§ **Problem details**
Please gather every line in the records below that contains the word "State".

§ **Records for this exercise**
┌────────
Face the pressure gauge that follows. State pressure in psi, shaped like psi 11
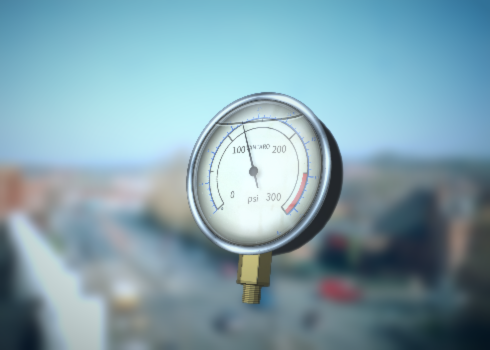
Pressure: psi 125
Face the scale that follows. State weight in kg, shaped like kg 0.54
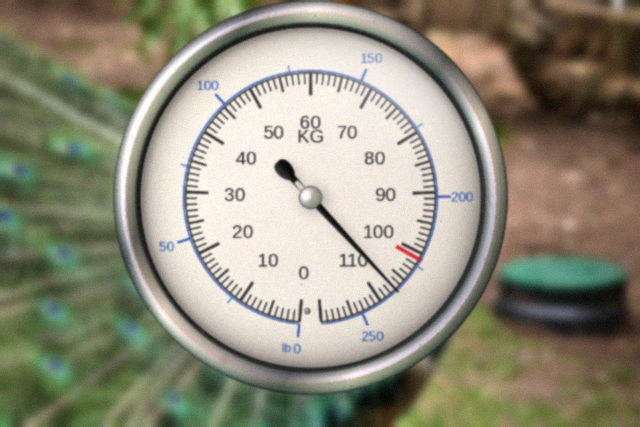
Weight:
└────────
┌────────
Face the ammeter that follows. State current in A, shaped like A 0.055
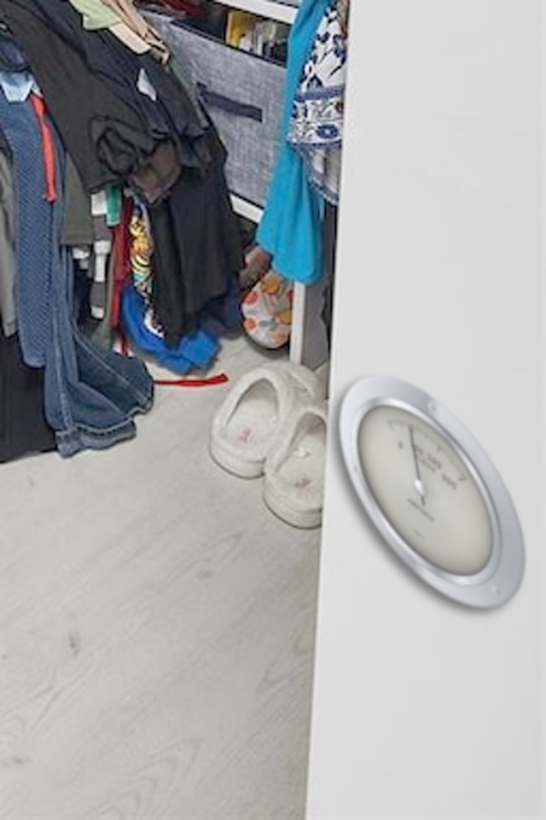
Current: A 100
└────────
§ **Result below**
Face the pressure gauge that follows. State pressure in psi, shaped like psi 11
Face the scale that follows. State weight in kg, shaped like kg 0.54
Face the ammeter that follows. State current in A, shaped like A 0.055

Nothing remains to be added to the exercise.